The first part is all memory — nebulous, therefore endangered. The second, the world today, takes most of who I am, to exist. As years went by, I feared I might lose the first, or most of it — the finer details — due to the enormity of the second. The trauma of everyday existence threatened to efface what I hold dear: the memories of my younger years.

For the past thirty years, I’ve borne the brunt of a progressive neuromuscular disorder. Two-thirds of this time, I’ve made do with a permanent sidekick: a wheelchair. It’s almost as if I’ve accessed a parallel world. Quite naturally, I yearned to express this experience.

However, I do not possess the gift of the gab. The spoken word eludes me; public speaking is my Waterloo. Prose was not it either, I felt, for memory has a transitory form: diminishing, failing, effacing, shifting, evolving. I needed a medium that best reflected this transience.

Poetry, I realise, is the finest way to express myself and my fading past.
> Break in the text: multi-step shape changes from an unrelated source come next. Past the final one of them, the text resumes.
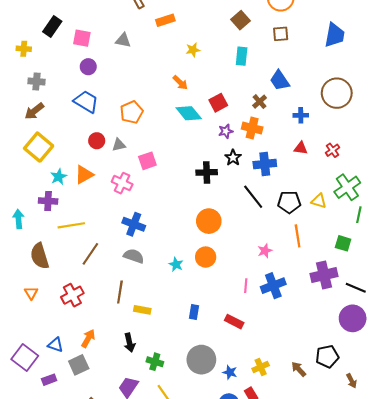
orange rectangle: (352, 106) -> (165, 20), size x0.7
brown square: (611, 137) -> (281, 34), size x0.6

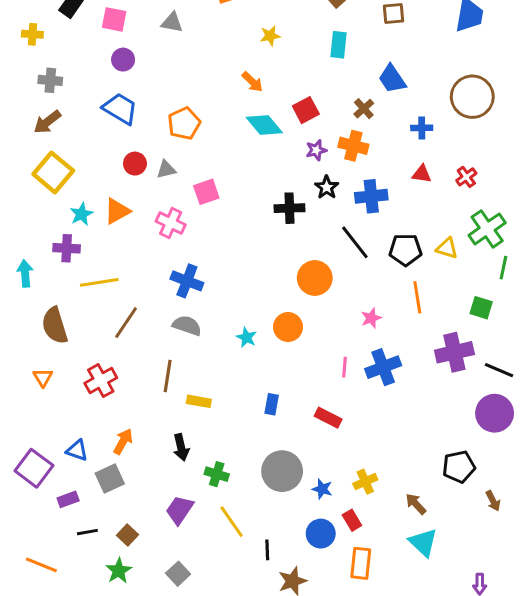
orange circle: (209, 221) -> (315, 278), moved
brown arrow: (299, 369) -> (416, 504), moved

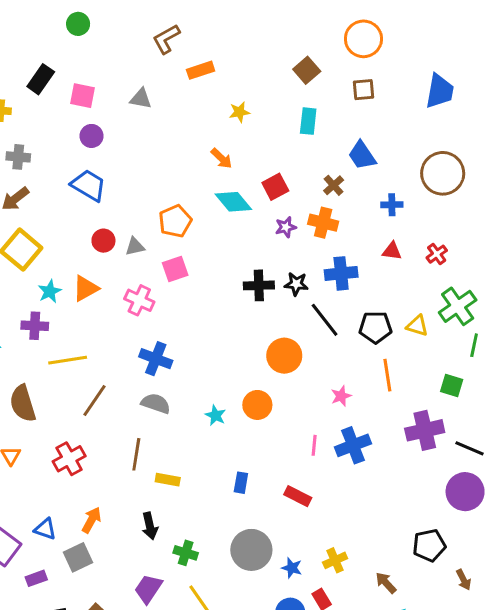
orange pentagon: (184, 123) -> (175, 221), moved
black star: (327, 187) -> (296, 284), moved, turned -30

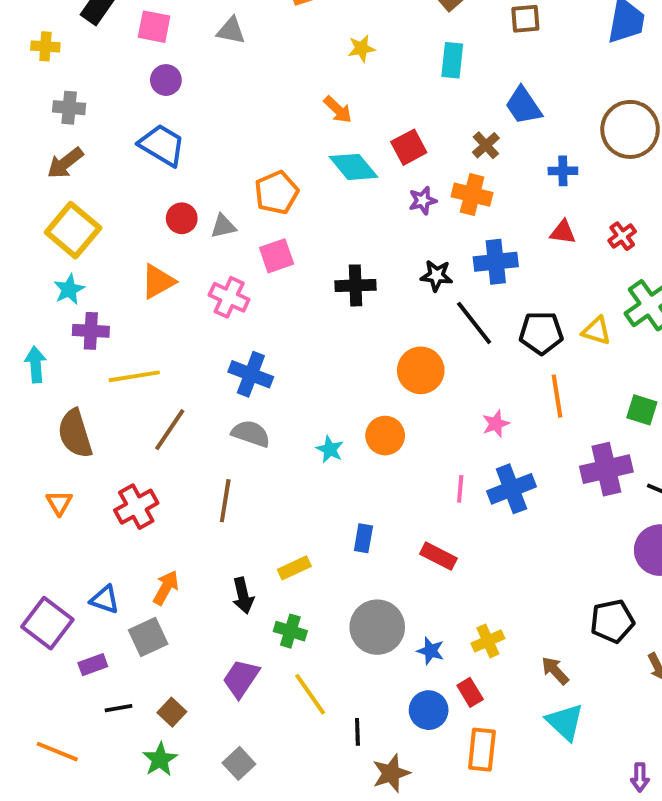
black cross: (259, 285) -> (356, 285), moved
cyan star: (50, 291) -> (69, 289), moved
yellow rectangle: (168, 480) -> (294, 568), moved, turned -35

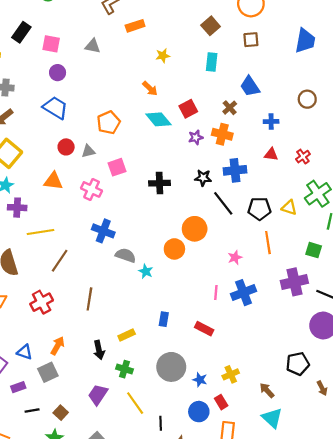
brown circle: (630, 129) -> (307, 99), size x0.6
orange pentagon: (277, 193) -> (109, 123), moved
orange triangle: (158, 281) -> (53, 181), turned 36
gray semicircle: (251, 434) -> (126, 255), moved
orange circle: (385, 436) -> (174, 249), moved

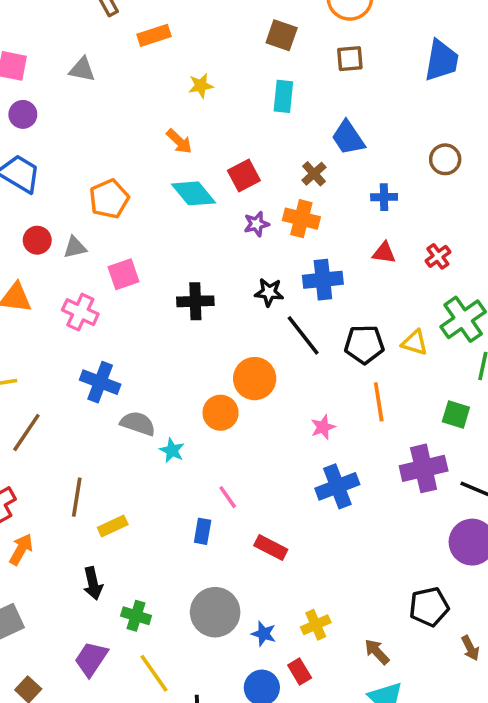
brown square: (211, 26) -> (282, 35), turned -30
pink line: (216, 293) -> (228, 497), moved, turned -40
yellow rectangle: (127, 335) -> (113, 526), moved
orange arrow: (58, 346) -> (21, 549), moved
I recognised its unique ability to speak for me in ways inconceivable. Where social anxiety overpowered me, poetry became my anthem of freedom — a confession in an everyday tongue, coded with secret doors and traps. Perfect for my anxious need to hide in plain sight.

With poetry, I began to record my two lives — a memoir in verse. It hasn’t been easy. It has taken a while longer than I’ve imagined. Memory is an adamant child: you’ve to be patient. At first, when I tried remembrance, the details refused to yield. How do you know what to find if you aren’t aware of its existence?

One thing led to another, one detail to another — a slow release over time. It’s astonishing how much you begin to remember if you persist. Memory can be kind when it chooses. As the verse emerged, it became my deliverance. The horrors and joys I experienced daily, it did set free — so that I may exist, live further. In poetry, I learnt to process the tartish upsurge of sentiments I woke up to every day, to be unspooled to a semblance of clarity on a page.

I remain ever astonished by how verse takes form: a miraculous assemblage of impressions — of the past, the present, and the future — transmuted to words by a random play of grey cells and a breath-taking, inexplicable force we’ve come to call life. With poetry, I never know where I’ll end up — my kind of armchair adventure.

My poetry is also a testimony to how I negotiate the world’s expectations, and its default normalcy. In a more profound sense, it became the device to chart my story and how I accomplish what’s expected of me in return for my right to life, a privilege we’re all given.

Poetry records my gratitude for this privilege as well, a thanksgiving.

I’m often asked why I write poetry. I’d say it’s how I’ve come to make sense of my world.